Can you tell us about a unique experience that changed or shaped your spiritual beliefs?

In 1989, my wife Nisha suffered from encephalitis, a viral fever attacking the brain. She fell into a coma and died a month later. With my habit of bargaining with God, I made the biggest promises ever during that month, ready to give up everything. But that one time, the bargain did not work. And I finally told myself it was a stupid way of behaving: I could not spend my life making deals with the Lord, hoping He will keep His side of the bargain, just because I do. I can still express the need to believe in Him, or some force, but not be that stupid and make those deals.

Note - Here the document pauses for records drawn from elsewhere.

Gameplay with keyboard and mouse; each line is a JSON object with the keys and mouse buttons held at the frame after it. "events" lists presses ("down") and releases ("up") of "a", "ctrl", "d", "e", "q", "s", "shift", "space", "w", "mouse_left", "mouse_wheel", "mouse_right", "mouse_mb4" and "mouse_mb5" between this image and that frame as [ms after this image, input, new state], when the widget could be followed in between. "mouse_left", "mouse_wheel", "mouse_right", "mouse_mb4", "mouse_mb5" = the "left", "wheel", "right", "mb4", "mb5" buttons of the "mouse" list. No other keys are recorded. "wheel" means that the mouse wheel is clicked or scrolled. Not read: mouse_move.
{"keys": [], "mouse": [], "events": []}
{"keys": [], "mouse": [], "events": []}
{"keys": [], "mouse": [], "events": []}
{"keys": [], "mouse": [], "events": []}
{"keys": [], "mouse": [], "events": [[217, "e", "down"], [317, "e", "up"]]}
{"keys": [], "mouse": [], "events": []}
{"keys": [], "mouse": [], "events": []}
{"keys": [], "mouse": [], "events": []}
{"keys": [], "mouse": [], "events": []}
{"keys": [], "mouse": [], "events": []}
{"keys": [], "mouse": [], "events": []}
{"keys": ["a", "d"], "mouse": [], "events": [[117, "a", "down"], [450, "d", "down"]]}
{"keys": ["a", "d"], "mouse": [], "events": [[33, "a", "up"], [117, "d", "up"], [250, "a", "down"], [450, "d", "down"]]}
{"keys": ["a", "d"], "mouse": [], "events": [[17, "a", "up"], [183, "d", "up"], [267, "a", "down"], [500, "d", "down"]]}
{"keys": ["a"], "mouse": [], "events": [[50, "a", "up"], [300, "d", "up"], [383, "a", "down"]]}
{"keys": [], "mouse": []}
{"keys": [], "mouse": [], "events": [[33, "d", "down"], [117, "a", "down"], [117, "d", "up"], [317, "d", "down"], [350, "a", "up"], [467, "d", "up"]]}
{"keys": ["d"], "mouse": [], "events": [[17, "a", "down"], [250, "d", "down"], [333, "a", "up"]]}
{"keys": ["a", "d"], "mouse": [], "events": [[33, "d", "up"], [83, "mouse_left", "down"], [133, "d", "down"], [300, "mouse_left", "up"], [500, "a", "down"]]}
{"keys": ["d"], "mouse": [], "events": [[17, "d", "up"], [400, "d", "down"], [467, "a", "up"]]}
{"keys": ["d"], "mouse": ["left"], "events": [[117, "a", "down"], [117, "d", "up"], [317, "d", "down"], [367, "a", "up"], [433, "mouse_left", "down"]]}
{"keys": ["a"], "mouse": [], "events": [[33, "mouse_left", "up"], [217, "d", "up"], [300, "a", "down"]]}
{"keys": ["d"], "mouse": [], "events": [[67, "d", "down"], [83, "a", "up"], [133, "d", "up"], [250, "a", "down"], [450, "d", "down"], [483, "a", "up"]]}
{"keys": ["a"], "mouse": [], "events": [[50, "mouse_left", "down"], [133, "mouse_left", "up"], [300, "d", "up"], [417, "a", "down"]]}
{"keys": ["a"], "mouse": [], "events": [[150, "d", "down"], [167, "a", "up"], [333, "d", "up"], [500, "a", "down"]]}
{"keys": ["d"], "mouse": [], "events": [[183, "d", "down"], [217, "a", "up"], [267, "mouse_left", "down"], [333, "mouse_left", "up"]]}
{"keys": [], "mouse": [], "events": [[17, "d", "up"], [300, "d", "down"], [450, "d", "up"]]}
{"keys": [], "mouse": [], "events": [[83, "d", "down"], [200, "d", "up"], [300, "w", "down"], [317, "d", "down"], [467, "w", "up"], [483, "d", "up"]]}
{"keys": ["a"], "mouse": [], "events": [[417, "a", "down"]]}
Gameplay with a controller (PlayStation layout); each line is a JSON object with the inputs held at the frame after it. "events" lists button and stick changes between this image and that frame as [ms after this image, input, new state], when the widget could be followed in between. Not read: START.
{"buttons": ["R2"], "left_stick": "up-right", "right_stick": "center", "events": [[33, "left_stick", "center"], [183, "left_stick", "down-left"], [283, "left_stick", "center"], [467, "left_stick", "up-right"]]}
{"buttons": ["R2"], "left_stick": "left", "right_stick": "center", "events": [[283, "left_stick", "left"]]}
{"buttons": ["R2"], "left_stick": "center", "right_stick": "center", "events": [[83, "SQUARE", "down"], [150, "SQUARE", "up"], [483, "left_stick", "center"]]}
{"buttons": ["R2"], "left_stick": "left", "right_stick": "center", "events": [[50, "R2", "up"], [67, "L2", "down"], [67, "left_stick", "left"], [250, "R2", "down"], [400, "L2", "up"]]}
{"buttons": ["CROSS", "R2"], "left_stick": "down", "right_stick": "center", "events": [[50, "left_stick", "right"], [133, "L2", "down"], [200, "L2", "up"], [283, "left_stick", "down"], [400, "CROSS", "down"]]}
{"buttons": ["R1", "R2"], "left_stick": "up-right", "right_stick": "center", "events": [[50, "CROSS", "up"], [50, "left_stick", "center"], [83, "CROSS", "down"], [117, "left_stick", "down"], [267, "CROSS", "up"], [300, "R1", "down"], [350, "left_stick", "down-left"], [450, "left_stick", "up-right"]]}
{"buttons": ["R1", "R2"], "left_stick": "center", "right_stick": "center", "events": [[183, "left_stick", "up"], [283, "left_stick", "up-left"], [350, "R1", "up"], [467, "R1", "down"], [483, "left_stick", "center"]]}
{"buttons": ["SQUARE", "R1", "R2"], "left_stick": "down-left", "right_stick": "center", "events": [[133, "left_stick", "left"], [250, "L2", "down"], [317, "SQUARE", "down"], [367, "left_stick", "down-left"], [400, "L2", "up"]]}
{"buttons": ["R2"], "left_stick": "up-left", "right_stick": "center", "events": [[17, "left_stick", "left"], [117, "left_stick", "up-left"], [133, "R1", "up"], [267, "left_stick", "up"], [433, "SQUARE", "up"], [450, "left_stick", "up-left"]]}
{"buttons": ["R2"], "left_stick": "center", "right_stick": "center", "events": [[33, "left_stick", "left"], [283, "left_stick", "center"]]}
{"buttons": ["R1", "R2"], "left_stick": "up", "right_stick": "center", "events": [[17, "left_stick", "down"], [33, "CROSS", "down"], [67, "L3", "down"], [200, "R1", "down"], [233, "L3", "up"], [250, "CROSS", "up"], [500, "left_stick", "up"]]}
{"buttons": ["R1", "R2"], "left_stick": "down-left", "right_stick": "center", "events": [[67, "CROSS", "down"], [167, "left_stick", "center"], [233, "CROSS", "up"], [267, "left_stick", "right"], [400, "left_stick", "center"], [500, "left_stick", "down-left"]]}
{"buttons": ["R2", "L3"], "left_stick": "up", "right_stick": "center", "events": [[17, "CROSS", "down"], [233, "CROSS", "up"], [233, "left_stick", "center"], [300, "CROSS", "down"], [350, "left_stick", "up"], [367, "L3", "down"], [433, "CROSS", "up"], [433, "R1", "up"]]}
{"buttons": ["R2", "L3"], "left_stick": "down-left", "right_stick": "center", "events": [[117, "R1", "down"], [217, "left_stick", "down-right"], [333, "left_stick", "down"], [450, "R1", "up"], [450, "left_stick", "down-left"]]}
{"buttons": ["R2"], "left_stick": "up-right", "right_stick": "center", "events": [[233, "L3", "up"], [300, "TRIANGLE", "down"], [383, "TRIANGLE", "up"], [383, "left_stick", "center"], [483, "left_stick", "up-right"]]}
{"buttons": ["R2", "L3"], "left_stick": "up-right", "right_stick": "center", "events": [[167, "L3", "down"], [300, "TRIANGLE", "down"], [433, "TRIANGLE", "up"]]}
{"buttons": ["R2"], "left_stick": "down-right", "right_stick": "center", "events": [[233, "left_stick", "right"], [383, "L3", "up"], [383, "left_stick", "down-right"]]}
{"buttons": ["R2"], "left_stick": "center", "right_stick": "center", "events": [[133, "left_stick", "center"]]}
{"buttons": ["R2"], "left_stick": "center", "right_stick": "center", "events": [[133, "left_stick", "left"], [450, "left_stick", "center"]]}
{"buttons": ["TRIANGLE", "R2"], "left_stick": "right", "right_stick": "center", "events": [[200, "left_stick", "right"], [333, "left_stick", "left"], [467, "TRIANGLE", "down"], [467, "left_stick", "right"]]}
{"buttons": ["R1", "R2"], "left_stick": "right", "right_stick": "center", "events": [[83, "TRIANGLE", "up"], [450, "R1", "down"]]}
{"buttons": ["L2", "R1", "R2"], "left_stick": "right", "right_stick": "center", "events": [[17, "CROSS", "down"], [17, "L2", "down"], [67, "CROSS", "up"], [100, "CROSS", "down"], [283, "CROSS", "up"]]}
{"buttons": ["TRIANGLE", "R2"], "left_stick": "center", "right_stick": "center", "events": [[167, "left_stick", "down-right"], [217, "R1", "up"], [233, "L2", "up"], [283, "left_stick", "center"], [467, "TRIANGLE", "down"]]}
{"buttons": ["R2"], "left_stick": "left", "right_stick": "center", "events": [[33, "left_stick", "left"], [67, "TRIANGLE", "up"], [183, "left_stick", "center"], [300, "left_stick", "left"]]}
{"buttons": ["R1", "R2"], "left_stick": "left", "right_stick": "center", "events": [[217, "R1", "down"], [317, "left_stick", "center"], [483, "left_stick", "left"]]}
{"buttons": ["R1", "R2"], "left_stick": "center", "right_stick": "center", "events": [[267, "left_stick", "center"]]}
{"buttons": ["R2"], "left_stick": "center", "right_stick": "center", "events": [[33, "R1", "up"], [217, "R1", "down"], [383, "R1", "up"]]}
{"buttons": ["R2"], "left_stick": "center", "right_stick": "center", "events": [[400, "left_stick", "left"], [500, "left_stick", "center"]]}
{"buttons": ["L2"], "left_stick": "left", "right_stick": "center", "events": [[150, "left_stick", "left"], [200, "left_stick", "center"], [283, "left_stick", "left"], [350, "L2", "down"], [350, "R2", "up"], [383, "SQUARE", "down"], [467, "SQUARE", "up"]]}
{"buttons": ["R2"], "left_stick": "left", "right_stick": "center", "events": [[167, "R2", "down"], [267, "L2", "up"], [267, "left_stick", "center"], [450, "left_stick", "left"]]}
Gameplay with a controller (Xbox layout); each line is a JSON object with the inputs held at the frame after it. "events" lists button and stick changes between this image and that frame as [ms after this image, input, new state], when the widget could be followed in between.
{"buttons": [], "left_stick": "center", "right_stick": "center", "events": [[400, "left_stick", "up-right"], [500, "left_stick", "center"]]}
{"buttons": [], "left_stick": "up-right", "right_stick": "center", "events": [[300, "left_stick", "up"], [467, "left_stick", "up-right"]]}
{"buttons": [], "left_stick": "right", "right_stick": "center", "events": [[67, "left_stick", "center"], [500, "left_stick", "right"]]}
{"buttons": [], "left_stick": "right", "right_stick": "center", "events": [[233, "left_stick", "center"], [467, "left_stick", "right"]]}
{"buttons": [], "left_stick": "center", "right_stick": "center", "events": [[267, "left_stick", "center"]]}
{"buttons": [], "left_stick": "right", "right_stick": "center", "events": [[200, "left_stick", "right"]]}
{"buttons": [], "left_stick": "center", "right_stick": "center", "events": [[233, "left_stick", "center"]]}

And I have not made one ever since. So in a way, Nisha’s passing away helped me grow up. It did not make me doubt the Lord altogether though. I accepted it as something that had to happen.

What have been your main spiritual inspirations?

At home, the atmosphere was completely secular, there was neither religiosity nor rituals. Neither of my parents are overtly religious, though they may believe in their heart. One person I may mention is Father Terry Billfeather who married Nisha and I. Nisha was a Catholic and there was no way I would convert. But Father Terry made me understand it did not matter and married us with a full communion. He is my idea of a good priest — an extremely understanding man, utterly human, with the broadest mind, not a narrow bigot diminished by religion, and with a revolutionary ecumenical understanding of faith.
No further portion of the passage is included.